Andy MacPhail didn’t mince words when asked about Luke Scott during a fan forum at FanFest. He didn’t try to put a positive spin on Scott’s big ups and downs as a hitter.
“He is the streakiest hitter I’ve ever been around in my life. There was a three-month stretch where he absolutely carried us. As our guys say, it doesn’t matter who is on the mound, when he is going good he can hit anybody.
“Our job is, and we think we can do it, is to get him to not have the peaks and valleys to the extent that he does. The way the lineup is going to shape up, we’re going to need some left-handed power towards the back of the lineup.”
Before the All-Star break last year, Scott was a potent power hitter, batting .305-18-51 in just 233 at bats. His OPS then of .976, if he could have maintained it all year, would have been second best in the AL.
But after the break, he hit just .208-7-26 with an OPS of only .667. He has streaks where it looks like he’ll never get another hit and had one week last May where he homered six times.
“I wish I could be consistently good all the time, but this game is a lot like life. You only have control over so much. You have control over how you prepare and the effort you put out. There are so many things to deal with, it’s a mental game,” the 31-year-old Scott said.
“I have a tendency to overanalyze things too much. I live in that video room sometimes and it gets to the point where they lock me out.
“I’m very prepared but as for the results, no one can force that in this game.”
Dave Trembley echoed the comments of MacPhail and Scott.
“When Luke is going well, he can hit anyone,” Trembley said. “For me the key is when he’s hitting to left-center field versus left-handed pitching. When he’s hitting the ball hard that way, he is locked in.
“He’s got to try and balance it out and stay away from those two for thirties. I think you’ll see a different approach out of him this year. He’s got an opportunity to be a guy that can knock in a lot of runs and hit 30 home runs.”
For the year, Scott hit .258-25-77 with an OPS of .828 and he led the O’s in homers in 449 at bats.

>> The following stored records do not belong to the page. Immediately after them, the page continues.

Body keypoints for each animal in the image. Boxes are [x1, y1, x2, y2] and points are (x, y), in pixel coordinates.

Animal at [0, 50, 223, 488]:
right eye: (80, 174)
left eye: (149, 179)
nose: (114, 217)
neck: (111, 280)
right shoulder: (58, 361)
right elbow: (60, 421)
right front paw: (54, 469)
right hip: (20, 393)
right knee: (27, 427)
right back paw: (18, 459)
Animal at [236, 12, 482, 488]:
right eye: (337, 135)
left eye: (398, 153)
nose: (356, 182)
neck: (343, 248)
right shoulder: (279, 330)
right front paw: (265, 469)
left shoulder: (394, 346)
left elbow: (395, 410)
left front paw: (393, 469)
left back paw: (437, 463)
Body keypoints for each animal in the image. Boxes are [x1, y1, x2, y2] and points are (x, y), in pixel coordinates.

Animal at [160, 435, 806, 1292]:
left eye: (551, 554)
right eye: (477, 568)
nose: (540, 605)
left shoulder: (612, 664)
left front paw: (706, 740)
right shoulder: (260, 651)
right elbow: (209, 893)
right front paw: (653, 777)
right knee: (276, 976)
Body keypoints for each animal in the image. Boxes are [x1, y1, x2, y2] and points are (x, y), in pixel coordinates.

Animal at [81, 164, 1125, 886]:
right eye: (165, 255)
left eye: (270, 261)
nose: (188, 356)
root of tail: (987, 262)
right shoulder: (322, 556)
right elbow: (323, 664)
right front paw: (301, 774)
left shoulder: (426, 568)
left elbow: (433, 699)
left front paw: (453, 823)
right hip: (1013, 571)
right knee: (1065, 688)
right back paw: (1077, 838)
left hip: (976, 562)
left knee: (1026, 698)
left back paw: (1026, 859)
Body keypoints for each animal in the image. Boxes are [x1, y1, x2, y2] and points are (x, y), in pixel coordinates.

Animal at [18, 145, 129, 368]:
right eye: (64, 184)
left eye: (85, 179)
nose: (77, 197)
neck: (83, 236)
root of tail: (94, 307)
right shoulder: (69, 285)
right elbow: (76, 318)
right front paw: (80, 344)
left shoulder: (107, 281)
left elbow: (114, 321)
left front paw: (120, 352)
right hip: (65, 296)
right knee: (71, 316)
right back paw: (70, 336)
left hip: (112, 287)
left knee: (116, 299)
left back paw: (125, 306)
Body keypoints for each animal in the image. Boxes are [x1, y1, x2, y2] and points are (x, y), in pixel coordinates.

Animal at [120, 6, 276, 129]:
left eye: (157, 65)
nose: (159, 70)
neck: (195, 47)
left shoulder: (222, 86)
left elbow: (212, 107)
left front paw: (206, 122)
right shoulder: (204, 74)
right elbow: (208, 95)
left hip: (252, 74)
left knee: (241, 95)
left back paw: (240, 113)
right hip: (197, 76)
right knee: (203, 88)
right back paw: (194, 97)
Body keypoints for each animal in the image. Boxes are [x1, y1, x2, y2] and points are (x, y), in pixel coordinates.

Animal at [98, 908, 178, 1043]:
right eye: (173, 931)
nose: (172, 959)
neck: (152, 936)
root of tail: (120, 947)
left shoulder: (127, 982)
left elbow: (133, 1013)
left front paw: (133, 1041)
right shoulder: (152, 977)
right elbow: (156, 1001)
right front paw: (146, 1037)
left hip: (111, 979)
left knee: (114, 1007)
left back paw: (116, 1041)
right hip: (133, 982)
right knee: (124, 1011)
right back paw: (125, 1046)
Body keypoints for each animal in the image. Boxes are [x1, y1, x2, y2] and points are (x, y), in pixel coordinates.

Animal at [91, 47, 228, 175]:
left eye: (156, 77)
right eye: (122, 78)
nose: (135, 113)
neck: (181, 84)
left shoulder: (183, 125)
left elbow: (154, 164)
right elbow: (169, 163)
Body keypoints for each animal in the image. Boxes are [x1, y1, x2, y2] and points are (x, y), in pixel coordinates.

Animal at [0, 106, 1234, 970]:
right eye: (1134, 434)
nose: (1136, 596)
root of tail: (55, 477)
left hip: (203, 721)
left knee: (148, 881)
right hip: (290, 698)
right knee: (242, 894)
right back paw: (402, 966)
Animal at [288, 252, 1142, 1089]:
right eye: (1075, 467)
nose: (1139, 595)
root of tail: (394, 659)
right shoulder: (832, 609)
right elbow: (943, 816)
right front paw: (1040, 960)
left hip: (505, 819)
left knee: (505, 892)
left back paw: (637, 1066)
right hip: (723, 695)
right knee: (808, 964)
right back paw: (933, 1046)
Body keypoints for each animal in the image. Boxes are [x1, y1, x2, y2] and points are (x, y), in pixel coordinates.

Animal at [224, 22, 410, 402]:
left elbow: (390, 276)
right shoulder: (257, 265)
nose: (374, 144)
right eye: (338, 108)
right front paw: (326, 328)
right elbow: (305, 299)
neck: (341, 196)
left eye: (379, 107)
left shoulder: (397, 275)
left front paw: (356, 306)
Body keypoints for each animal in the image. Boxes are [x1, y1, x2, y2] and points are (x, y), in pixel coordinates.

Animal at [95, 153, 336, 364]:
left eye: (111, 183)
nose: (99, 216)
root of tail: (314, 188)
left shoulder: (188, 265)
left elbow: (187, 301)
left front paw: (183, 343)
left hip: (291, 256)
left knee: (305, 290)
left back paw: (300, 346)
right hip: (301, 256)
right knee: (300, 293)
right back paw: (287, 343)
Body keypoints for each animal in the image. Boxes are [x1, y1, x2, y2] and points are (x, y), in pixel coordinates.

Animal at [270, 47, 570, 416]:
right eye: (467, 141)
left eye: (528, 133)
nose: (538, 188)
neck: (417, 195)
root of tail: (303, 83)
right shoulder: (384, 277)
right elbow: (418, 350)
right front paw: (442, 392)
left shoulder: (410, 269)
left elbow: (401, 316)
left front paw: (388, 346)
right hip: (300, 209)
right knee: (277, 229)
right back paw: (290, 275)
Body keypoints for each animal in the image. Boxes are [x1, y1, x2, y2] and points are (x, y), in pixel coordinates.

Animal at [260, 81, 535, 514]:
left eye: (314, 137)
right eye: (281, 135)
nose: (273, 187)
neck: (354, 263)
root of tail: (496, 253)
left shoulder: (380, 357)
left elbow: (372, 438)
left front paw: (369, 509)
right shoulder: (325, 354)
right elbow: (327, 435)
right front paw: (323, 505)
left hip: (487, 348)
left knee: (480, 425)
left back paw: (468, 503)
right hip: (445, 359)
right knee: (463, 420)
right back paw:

O’s 2009 leaders, at bats per every home run:
18.0 - Luke Scott
23.8 - Nolan Reimold
24.9 - Adam Jones
28.0 - Felix Pie
33.1 - Aubrey Huff
35.6 - Nick Markakis
Scott presents a problem for Trembley. How does he know, if Scott is slumping, when to sit him and when he might be heating up, to get him back in the lineup?
Even with a poor second half, Scott led the team in homers, with nearly 200 fewer at bats than players like B-Rob and Markakis and only Nolan Reimold had a higher OPS.
Should the O’s stick with Luke on a regular basis and what can they do to help him become a less streaky hitter?